TASK REQUIREMENTS: All of the data must be output exactly, with every picture left out.

(Page-level text extractions)
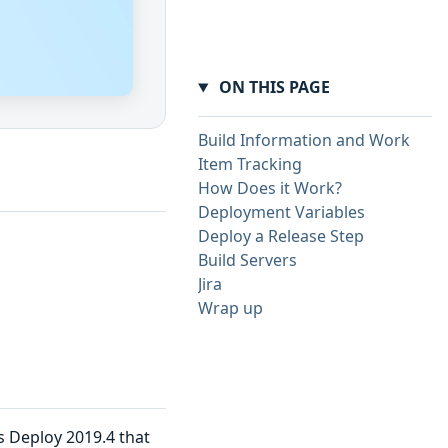
ON THIS PAGE
Build Information and Work
Item Tracking
How Does it Work?
Deployment Variables
Deploy a Release Step
Build Servers
Jira
Wrap up
s Deploy 2019.4 that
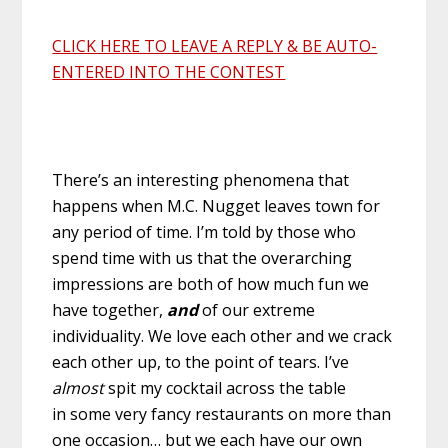
CLICK HERE TO LEAVE A REPLY & BE AUTO-
ENTERED INTO THE CONTEST
There’s an interesting phenomena that
happens when M.C. Nugget leaves town for
any period of time. I’m told by those who
spend time with us that the overarching
impressions are both of how much fun we
have together,
and
of our extreme
individuality. We love each other and we crack
each other up, to the point of tears. I’ve
almost
spit my cocktail across the table
in some very fancy restaurants on more than
one occasion… but we each have our own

RESULT OF THE TASK:
ON THIS PAGE
Build Information and Work
Item Tracking
How Does it Work?
Deployment Variables
Deploy a Release Step
Build Servers
Jira
Wrap up
s Deploy 2019.4 that
CLICK HERE TO LEAVE A REPLY & BE AUTO-
ENTERED INTO THE CONTEST
There’s an interesting phenomena that
happens when M.C. Nugget leaves town for
any period of time. I’m told by those who
spend time with us that the overarching
impressions are both of how much fun we
have together,
and
of our extreme
individuality. We love each other and we crack
each other up, to the point of tears. I’ve
almost
spit my cocktail across the table
in some very fancy restaurants on more than
one occasion… but we each have our own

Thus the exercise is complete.